───── MATERIALS PROVIDED
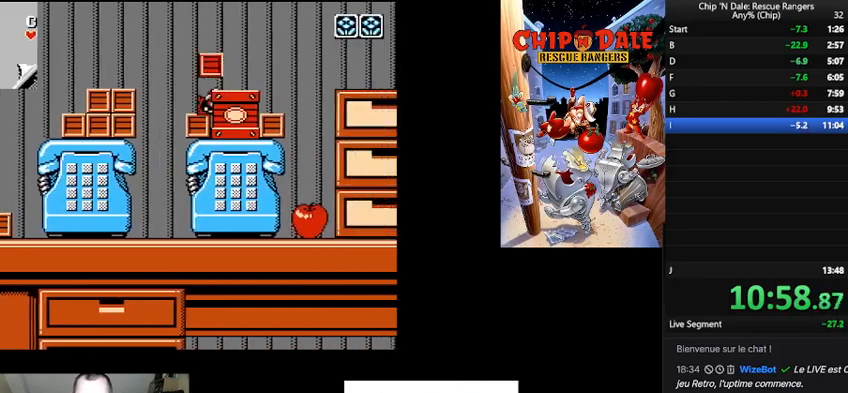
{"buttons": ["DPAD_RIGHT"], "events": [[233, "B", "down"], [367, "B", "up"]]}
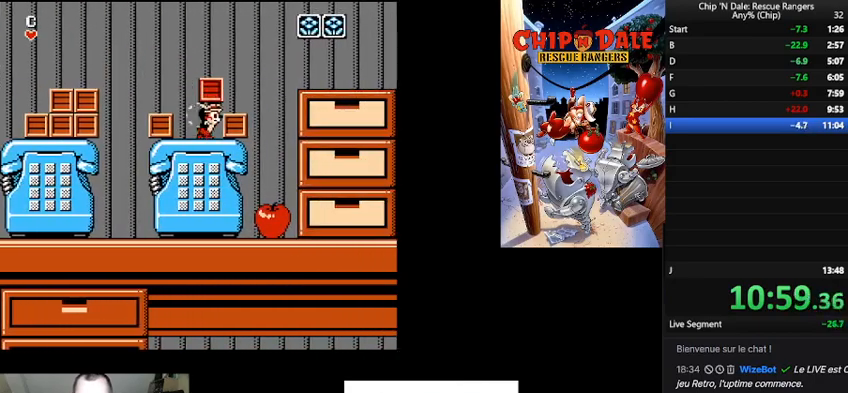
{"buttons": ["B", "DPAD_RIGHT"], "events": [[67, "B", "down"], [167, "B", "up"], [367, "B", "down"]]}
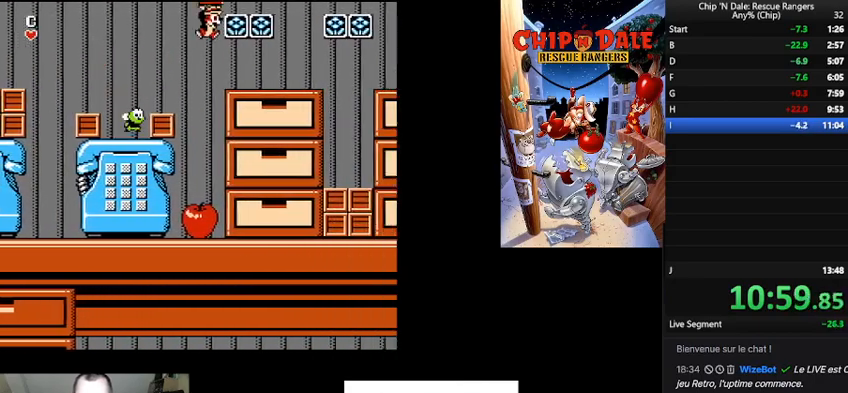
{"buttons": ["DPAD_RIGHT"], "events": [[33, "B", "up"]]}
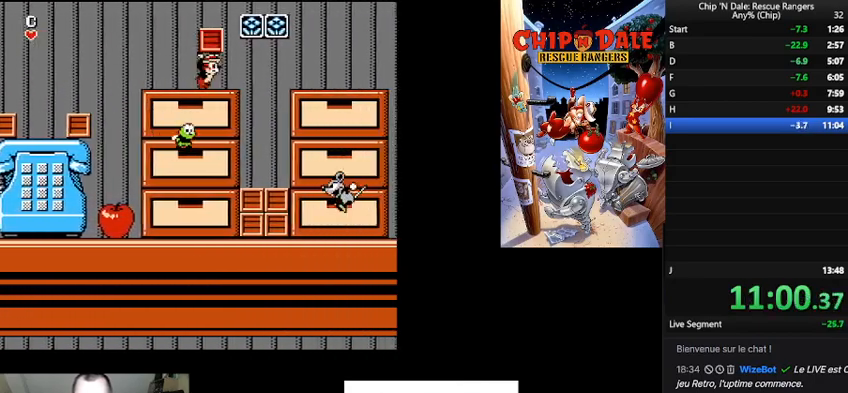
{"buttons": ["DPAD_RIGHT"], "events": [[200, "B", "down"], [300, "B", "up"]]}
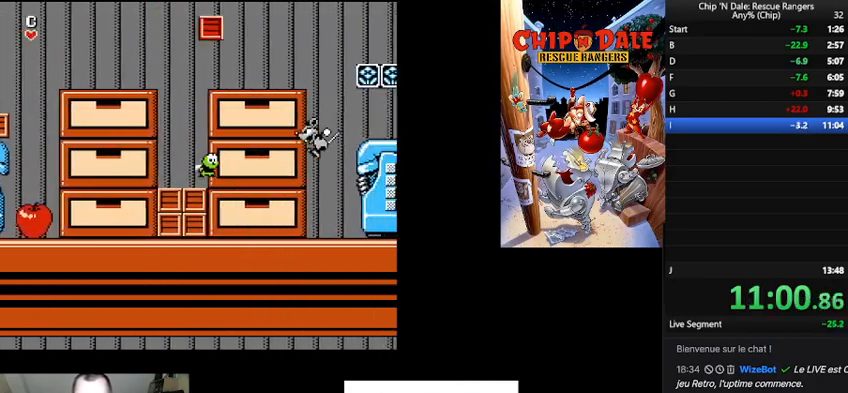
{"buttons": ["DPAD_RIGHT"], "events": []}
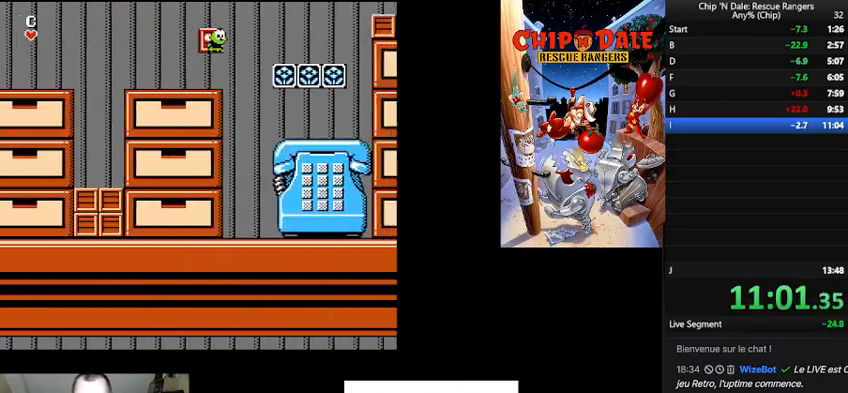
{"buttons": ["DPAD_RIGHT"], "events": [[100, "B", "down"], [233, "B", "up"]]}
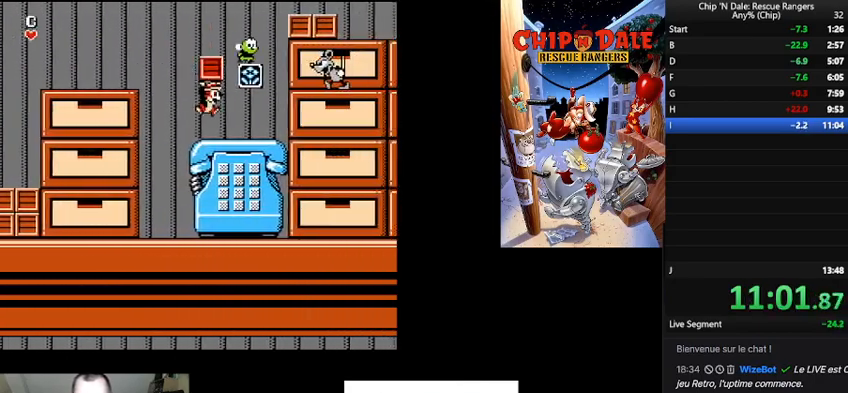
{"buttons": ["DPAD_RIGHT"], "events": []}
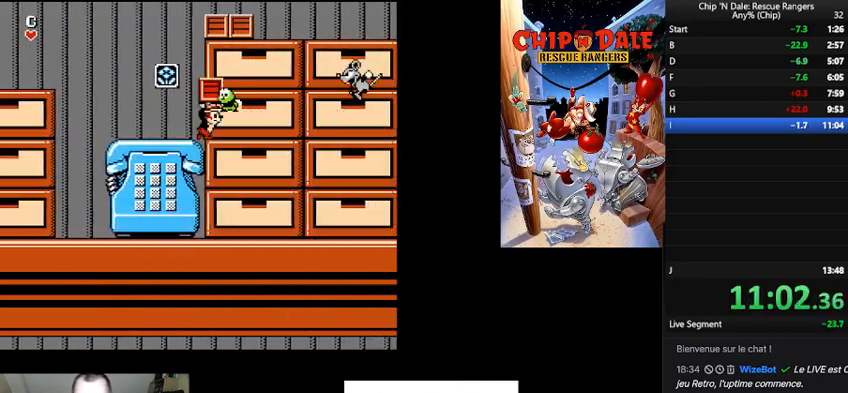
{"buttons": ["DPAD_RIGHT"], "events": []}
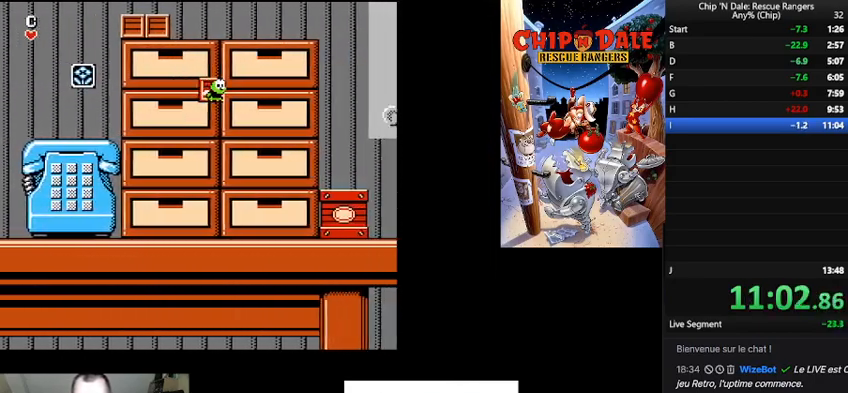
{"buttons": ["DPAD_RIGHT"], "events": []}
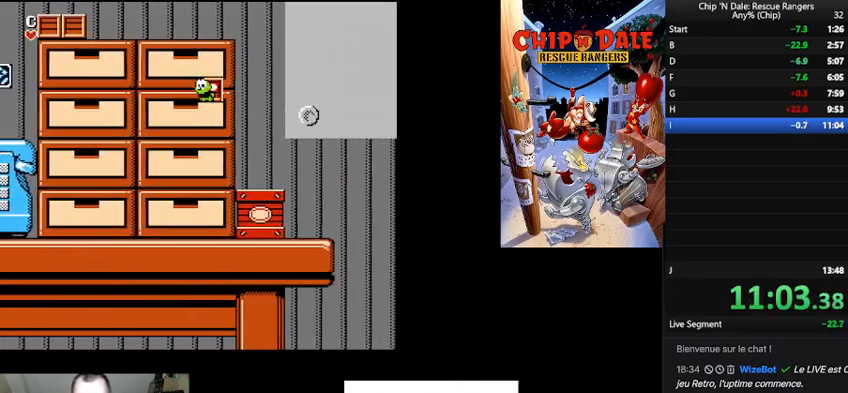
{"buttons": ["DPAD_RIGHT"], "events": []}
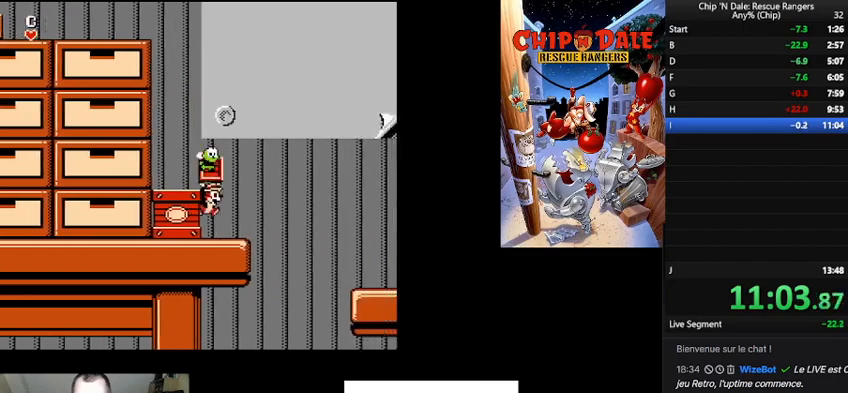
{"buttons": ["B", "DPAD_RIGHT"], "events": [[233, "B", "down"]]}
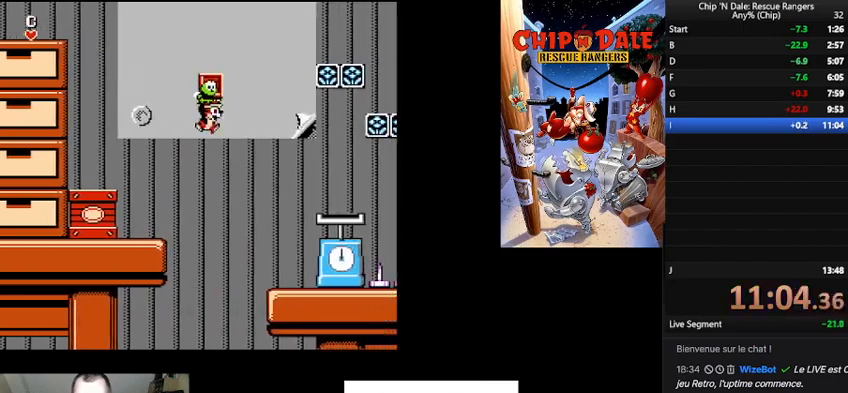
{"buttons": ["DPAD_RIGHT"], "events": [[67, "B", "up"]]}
──────────
### EXERCISE DIRECTIONS
In the lines above, find the word "down" and copy every line it occurs in.

### EXERCISE SOLUTION
{"buttons": ["DPAD_RIGHT"], "events": [[233, "B", "down"], [367, "B", "up"]]}
{"buttons": ["B", "DPAD_RIGHT"], "events": [[67, "B", "down"], [167, "B", "up"], [367, "B", "down"]]}
{"buttons": ["DPAD_RIGHT"], "events": [[200, "B", "down"], [300, "B", "up"]]}
{"buttons": ["DPAD_RIGHT"], "events": [[100, "B", "down"], [233, "B", "up"]]}
{"buttons": ["B", "DPAD_RIGHT"], "events": [[233, "B", "down"]]}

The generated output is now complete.